- Task instructions -
Output the lines of the listing between the line holding "148991-1024×768-r-komatsu+15+q+" and the line holding "pensar en volver a verte. 5ª parte", inclusive, reproducing them without any change. Leave the pictures out of your answer.

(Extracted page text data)
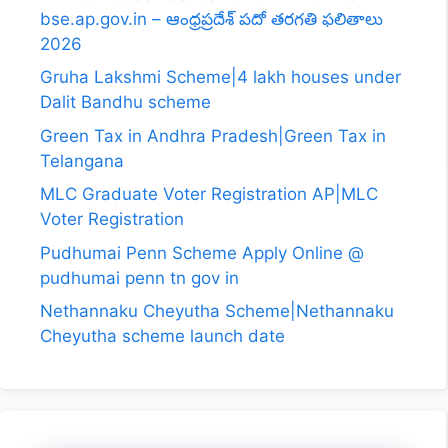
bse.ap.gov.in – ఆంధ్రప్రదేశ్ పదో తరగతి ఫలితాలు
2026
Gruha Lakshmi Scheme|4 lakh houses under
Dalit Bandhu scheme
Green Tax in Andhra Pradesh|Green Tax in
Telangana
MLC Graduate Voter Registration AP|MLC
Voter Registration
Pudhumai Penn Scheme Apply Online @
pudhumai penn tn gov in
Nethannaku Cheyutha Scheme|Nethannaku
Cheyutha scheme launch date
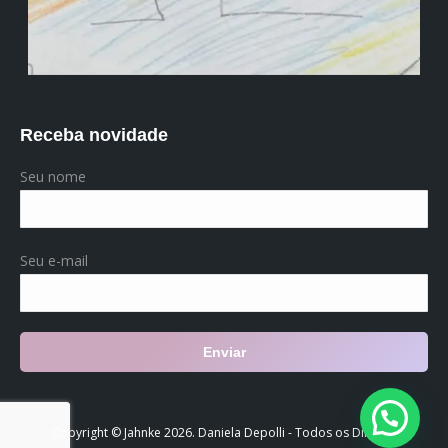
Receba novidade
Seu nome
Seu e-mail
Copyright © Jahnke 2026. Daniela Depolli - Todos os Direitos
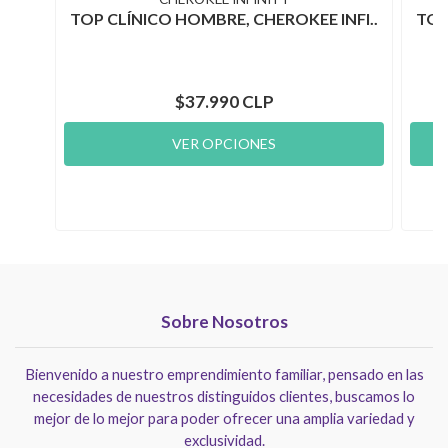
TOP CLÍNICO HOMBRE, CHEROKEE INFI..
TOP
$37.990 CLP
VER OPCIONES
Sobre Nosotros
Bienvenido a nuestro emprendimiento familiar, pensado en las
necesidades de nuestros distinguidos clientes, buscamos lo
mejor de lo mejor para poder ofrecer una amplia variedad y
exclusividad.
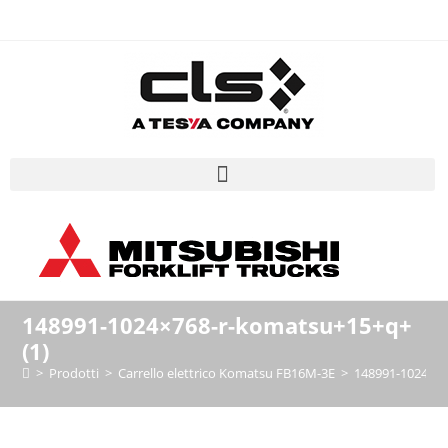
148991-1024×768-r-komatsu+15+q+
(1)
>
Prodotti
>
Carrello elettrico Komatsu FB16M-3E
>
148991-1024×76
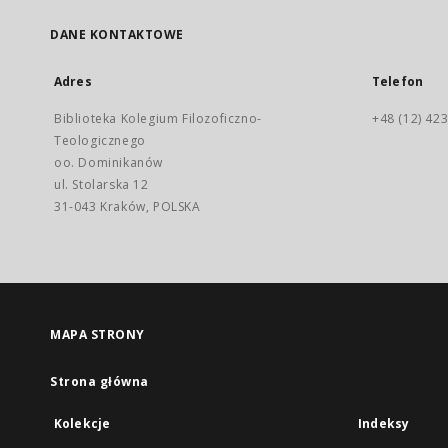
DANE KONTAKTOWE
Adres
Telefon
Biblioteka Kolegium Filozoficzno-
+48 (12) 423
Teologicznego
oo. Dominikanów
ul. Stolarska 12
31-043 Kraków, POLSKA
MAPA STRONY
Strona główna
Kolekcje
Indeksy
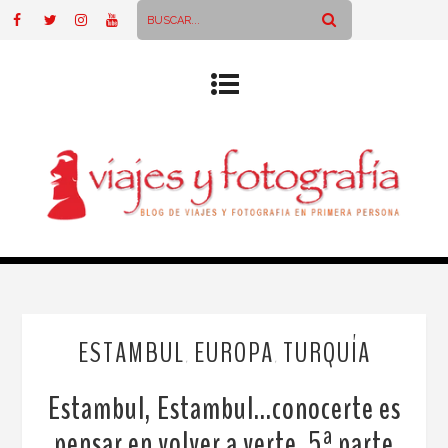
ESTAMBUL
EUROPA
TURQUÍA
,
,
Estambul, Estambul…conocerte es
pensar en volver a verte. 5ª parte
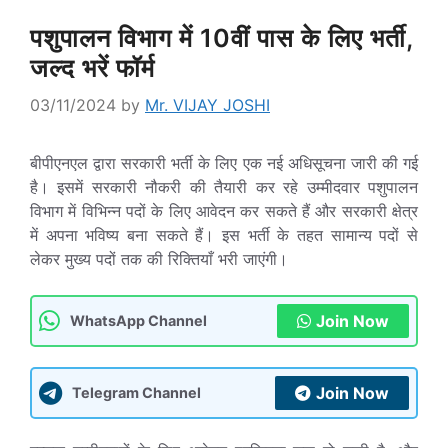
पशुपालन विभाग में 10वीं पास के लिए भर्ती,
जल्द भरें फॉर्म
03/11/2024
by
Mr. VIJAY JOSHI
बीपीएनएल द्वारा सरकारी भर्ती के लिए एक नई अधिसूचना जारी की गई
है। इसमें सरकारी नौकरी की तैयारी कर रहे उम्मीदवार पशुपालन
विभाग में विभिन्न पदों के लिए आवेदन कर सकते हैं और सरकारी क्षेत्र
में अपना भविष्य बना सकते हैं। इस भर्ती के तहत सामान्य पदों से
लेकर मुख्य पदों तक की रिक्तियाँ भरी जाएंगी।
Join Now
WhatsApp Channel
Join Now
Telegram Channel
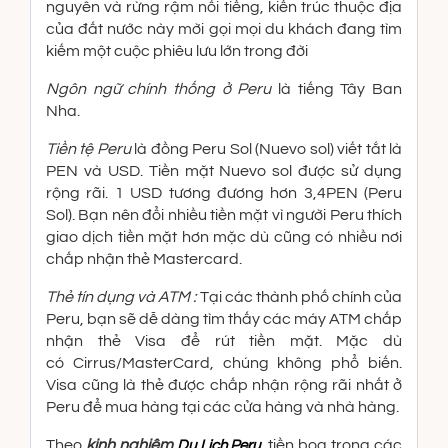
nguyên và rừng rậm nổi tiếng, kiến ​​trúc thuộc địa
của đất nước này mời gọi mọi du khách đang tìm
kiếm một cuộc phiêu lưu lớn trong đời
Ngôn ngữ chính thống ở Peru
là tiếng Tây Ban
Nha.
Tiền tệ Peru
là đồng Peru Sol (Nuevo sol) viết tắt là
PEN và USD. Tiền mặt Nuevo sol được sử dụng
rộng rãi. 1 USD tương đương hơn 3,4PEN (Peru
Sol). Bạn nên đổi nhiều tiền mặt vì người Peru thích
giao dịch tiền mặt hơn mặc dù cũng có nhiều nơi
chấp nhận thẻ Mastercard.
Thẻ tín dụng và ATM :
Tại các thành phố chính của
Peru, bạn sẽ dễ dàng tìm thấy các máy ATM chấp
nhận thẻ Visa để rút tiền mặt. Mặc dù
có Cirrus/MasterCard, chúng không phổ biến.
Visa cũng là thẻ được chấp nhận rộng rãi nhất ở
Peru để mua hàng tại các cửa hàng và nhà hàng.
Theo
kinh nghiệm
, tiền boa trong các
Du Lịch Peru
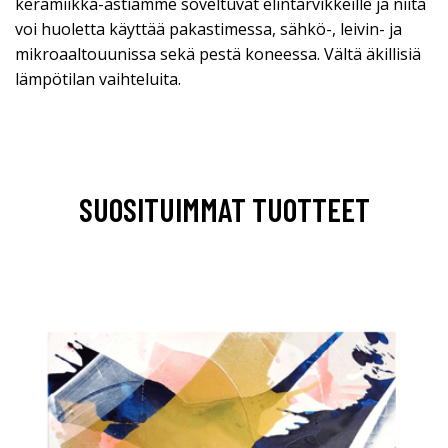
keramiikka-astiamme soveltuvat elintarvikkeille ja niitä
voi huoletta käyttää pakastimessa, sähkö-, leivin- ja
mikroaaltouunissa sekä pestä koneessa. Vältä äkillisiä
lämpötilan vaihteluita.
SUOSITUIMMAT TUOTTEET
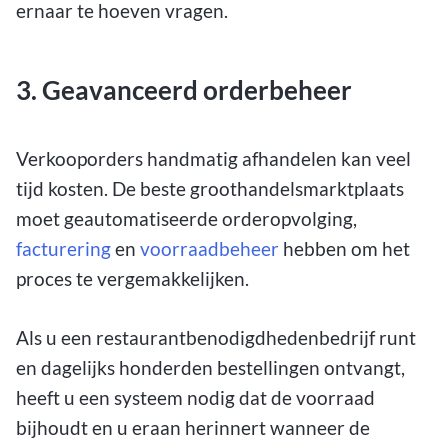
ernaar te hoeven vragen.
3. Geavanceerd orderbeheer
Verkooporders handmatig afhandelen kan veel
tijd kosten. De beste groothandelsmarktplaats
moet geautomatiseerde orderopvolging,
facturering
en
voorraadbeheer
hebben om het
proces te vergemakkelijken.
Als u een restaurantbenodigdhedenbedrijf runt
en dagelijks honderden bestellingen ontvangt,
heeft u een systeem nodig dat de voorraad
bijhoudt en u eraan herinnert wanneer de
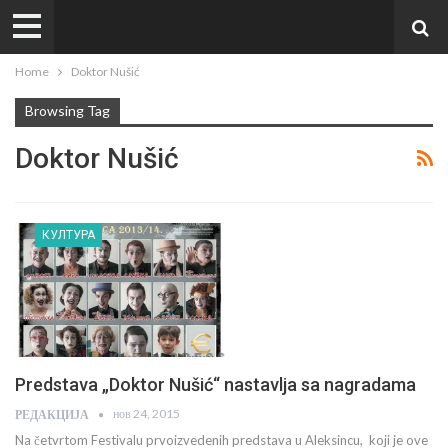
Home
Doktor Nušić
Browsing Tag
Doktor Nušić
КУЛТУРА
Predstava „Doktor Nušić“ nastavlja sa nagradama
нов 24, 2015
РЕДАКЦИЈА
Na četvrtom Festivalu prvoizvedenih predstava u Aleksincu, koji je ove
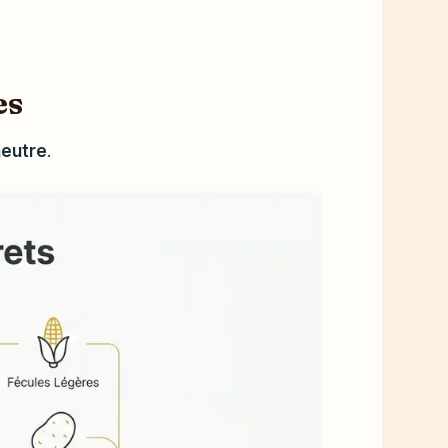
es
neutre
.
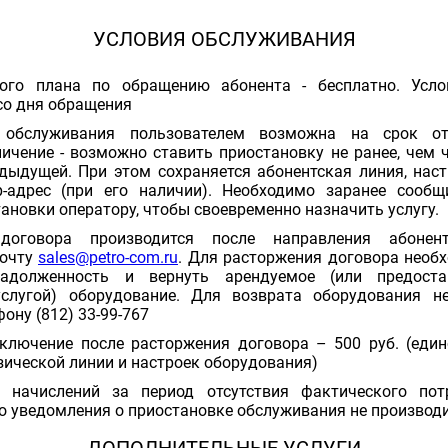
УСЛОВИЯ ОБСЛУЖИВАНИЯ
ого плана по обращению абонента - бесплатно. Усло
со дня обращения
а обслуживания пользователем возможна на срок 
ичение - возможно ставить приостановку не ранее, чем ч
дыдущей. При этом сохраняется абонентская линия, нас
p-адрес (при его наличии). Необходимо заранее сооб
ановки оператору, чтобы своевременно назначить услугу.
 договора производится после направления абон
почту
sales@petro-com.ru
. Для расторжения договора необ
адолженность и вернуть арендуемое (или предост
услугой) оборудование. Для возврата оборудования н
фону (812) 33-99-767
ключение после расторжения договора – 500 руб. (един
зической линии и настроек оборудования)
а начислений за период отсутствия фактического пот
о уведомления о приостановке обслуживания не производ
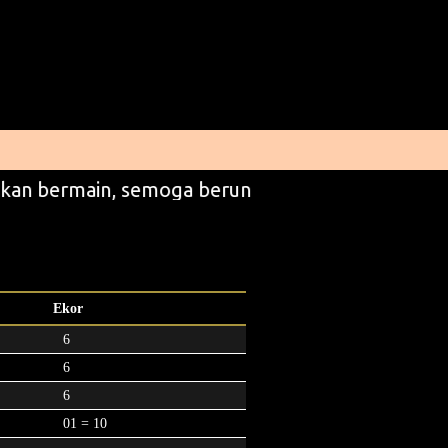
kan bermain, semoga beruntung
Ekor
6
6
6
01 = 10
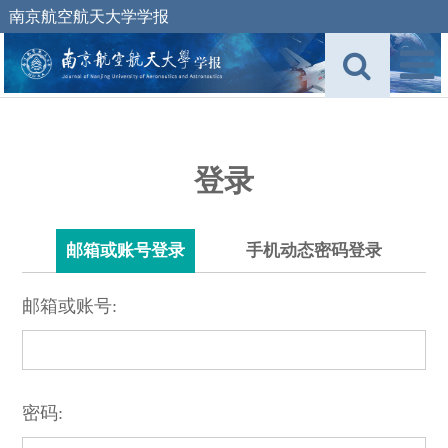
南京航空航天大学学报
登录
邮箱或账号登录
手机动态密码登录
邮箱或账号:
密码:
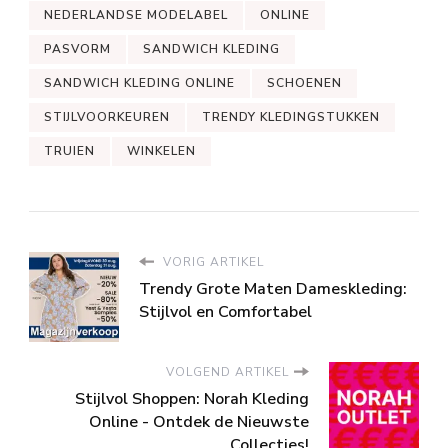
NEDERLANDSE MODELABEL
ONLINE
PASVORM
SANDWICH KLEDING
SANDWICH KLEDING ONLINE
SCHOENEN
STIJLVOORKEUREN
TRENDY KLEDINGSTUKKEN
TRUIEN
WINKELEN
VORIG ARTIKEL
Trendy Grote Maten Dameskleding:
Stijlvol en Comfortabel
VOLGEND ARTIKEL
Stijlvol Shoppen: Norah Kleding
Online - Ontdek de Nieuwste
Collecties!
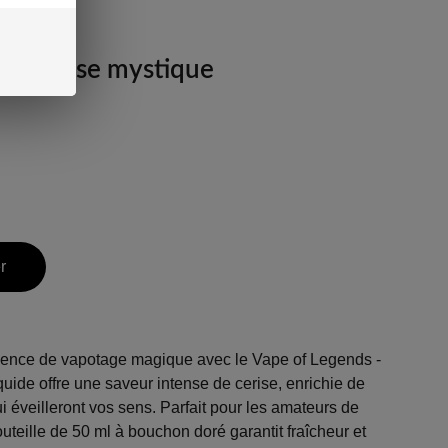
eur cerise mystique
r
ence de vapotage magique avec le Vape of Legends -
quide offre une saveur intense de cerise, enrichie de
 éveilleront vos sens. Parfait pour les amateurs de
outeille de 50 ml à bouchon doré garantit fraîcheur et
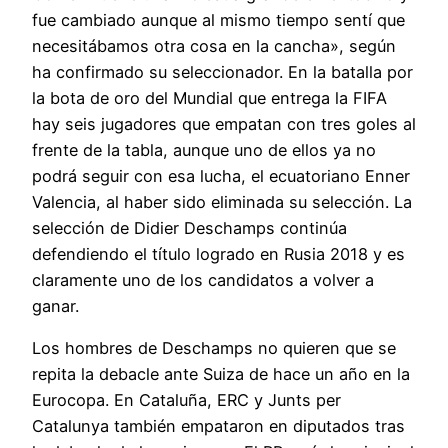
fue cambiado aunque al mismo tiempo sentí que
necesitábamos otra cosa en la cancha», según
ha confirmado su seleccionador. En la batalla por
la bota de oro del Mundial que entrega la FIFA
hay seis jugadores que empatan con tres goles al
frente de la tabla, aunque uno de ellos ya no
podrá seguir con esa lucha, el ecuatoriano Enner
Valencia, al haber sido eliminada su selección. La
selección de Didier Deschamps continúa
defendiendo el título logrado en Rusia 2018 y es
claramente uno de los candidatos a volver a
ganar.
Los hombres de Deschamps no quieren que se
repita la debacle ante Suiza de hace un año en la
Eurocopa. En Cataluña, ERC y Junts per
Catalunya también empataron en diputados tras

- Output for this task -
148991-1024×768-r-komatsu+15+q+
(1)
>
Prodotti
>
Carrello elettrico Komatsu FB16M-3E
>
148991-1024×76
DANE KONTAKTOWE
Adres
Telefon
Biblioteka Kolegium Filozoficzno-
+48 (12) 423
Teologicznego
oo. Dominikanów
ul. Stolarska 12
31-043 Kraków, POLSKA
MAPA STRONY
Strona główna
Kolekcje
Indeksy
ESTAMBUL
EUROPA
TURQUÍA
,
,
Estambul, Estambul…conocerte es
pensar en volver a verte. 5ª parte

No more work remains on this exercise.